Exercise »
Lines holding the word "como" must be located in the listing below and copied.

Material for this exercise »
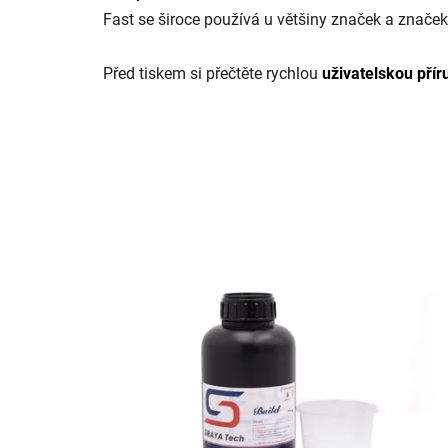
Fast se široce používá u většiny značek a značek
Před tiskem si přečtěte rychlou
uživatelskou přír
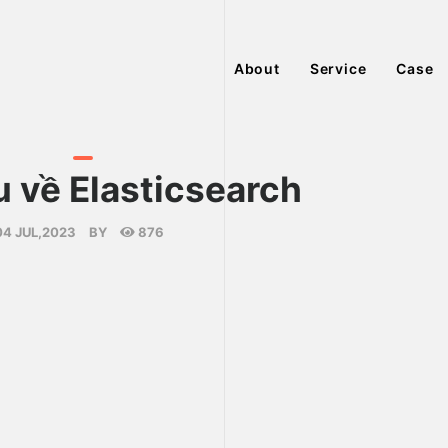
About
Service
Case
u về Elasticsearch
04 JUL,2023
BY
876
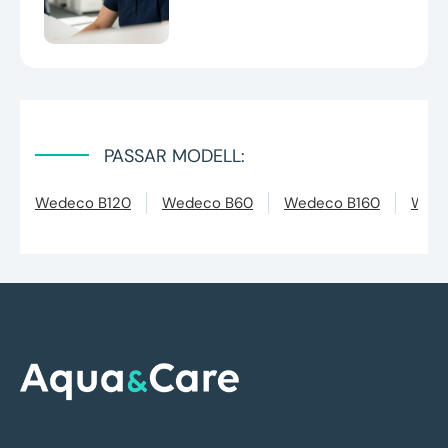
PASSAR MODELL:
Wedeco B120
Wedeco B60
Wedeco B160
Wede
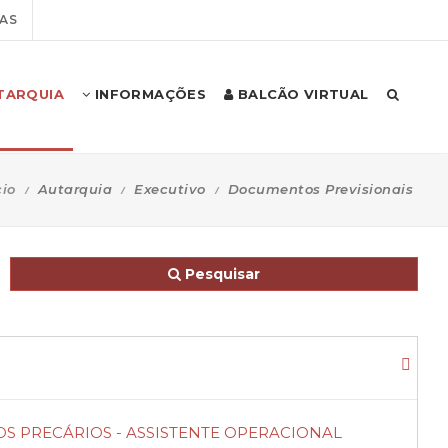
AS
TARQUIA
INFORMAÇÕES
BALCÃO VIRTUAL
cio
Autarquia
Executivo
Documentos Previsionais
Pesquisar
OS PRECÁRIOS - ASSISTENTE OPERACIONAL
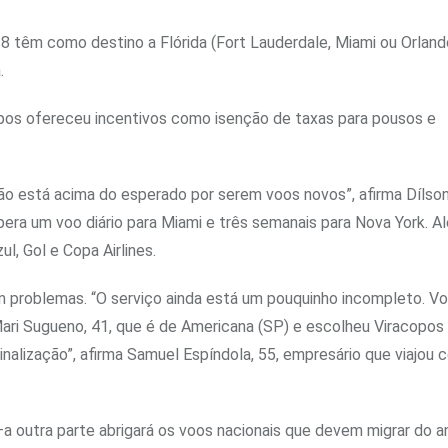
28 têm como destino a Flórida (Fort Lauderdale, Miami ou Orland
.
acopos ofereceu incentivos como isenção de taxas para pousos e
ção está acima do esperado por serem voos novos”, afirma Dílso
 opera um voo diário para Miami e três semanais para Nova York. A
l, Gol e Copa Airlines.
em problemas. “O serviço ainda está um pouquinho incompleto. V
ari Sugueno, 41, que é de Americana (SP) e escolheu Viracopos
inalização”, afirma Samuel Espíndola, 55, empresário que viajou 
a outra parte abrigará os voos nacionais que devem migrar do a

Written solution »
28 têm como destino a Flórida (Fort Lauderdale, Miami ou Orland
acopos ofereceu incentivos como isenção de taxas para pousos e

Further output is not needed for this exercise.